The Jesuit priest Miguel José Herranz advised her on her path ahead and at his advice started a number of charitable and educations programs; the two met in Valladolid in 1868. Barriola believed that she experienced a vision of Jesus Christ on 26 March 1869 on Good Friday. On April 2, 1869, she received the inspiration to found a Congregation with the name Hijas de Jesus. On 8 December 1871 – alongside five companions – she founded the Daughters of Jesus and assumed the religious name: "Cándida María de Jesús".

She founded the congregation for the education of children and the advancement of the women in Salamanca. It received diocesan approval from the Bishop of Salamanca on 3 April 1873. On 8 December 1873 she made her solemn profession.

Barriola based her spiritual principles and practices on the Spiritual Exercises of Ignatius Loyola. Herranz collaborated with her as she wrote the constitutions for the order which received the decree of praise from Pope Leo XIII in 1902; full papal approval came from Pope Pius X after her death in 1913. Barriola was a contemplative religious who spent long hours before the tabernacle where she became serene even in trials and suffering. Her motto for life was: "I am for God alone". Barriola died in 1912.

In October 1911, the first Hijas de Jesus left for Brazil. They arrived in the Philippines in 1932. In 2005 her order had 1116 religious in 114 houses in countries.

==Canonization==
The informative phase for the beatification process spanned in Salamanca from 17 June 1942 until 9 July 1957; all of her spiritual writings received theological approval on 25 October 1961. The formal introduction to the cause came on 22 September 1978 under Pope John Paul I and she became titled as a Servant of God. Theologians approved the Positio on 12 March 1993 as did the C.C.S. on 22 June 1993; the confirmation of her heroic virtue allowed Pope John Paul II to title her as Venerable on 6 July 1993.

The miracle for beatification was investigated in Spain and received C.C.S. validation on 17 December 1983; the medical experts approved it on 22 June 1994 as did theologians on 28 October 1994 and the C.C.S. on 10 January 1995. John Paul II approved this miracle on 6 April 1995 and beatified the late religious on 12 May 1996 in Saint Peter's Square.

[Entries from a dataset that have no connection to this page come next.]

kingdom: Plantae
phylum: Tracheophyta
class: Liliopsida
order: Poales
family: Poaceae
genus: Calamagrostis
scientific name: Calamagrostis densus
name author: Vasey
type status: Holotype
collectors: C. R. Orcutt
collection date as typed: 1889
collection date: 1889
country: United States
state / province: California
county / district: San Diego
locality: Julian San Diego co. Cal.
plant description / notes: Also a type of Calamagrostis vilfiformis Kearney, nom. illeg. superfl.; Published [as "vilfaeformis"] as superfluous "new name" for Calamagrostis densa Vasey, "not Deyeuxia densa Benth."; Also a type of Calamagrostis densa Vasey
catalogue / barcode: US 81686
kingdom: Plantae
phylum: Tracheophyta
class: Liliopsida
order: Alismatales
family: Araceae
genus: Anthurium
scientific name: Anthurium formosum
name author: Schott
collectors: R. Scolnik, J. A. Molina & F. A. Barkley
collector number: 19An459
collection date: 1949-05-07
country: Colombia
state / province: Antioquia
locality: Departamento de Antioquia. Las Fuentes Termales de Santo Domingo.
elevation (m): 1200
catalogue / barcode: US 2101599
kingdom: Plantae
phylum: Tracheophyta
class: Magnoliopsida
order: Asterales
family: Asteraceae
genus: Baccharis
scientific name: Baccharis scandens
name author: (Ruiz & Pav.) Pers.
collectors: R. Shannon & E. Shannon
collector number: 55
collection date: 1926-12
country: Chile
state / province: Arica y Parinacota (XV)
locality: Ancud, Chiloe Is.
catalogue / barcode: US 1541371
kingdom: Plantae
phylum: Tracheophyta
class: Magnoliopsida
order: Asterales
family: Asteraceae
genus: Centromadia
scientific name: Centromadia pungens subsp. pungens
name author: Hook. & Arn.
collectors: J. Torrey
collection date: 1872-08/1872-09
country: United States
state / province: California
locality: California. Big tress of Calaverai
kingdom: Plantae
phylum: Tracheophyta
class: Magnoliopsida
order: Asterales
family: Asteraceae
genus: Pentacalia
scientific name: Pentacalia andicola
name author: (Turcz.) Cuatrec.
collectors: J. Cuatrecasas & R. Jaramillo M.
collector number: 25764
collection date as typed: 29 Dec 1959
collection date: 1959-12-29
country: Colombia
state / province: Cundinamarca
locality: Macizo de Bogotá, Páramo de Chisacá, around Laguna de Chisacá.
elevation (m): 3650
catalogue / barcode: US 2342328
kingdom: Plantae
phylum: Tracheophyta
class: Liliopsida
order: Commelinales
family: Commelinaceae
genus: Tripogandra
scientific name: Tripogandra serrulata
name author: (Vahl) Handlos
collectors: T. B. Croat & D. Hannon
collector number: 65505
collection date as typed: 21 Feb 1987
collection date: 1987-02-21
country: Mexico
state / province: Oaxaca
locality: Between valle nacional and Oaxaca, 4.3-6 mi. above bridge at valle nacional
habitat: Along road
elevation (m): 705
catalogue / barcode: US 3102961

Another miracle needed for her to become a saint was investigated again in Spain and it received C.C.S. validation on 10 June 2005 before medical experts approved it on 25 September 2008. Theologians likewise approved this miracle on 7 March 2009 as did the C.C.S. on 16 June 2009. Pope Benedict XVI approved this miracle on 3 July 2009 and canonized her as a saint on 17 October 2010.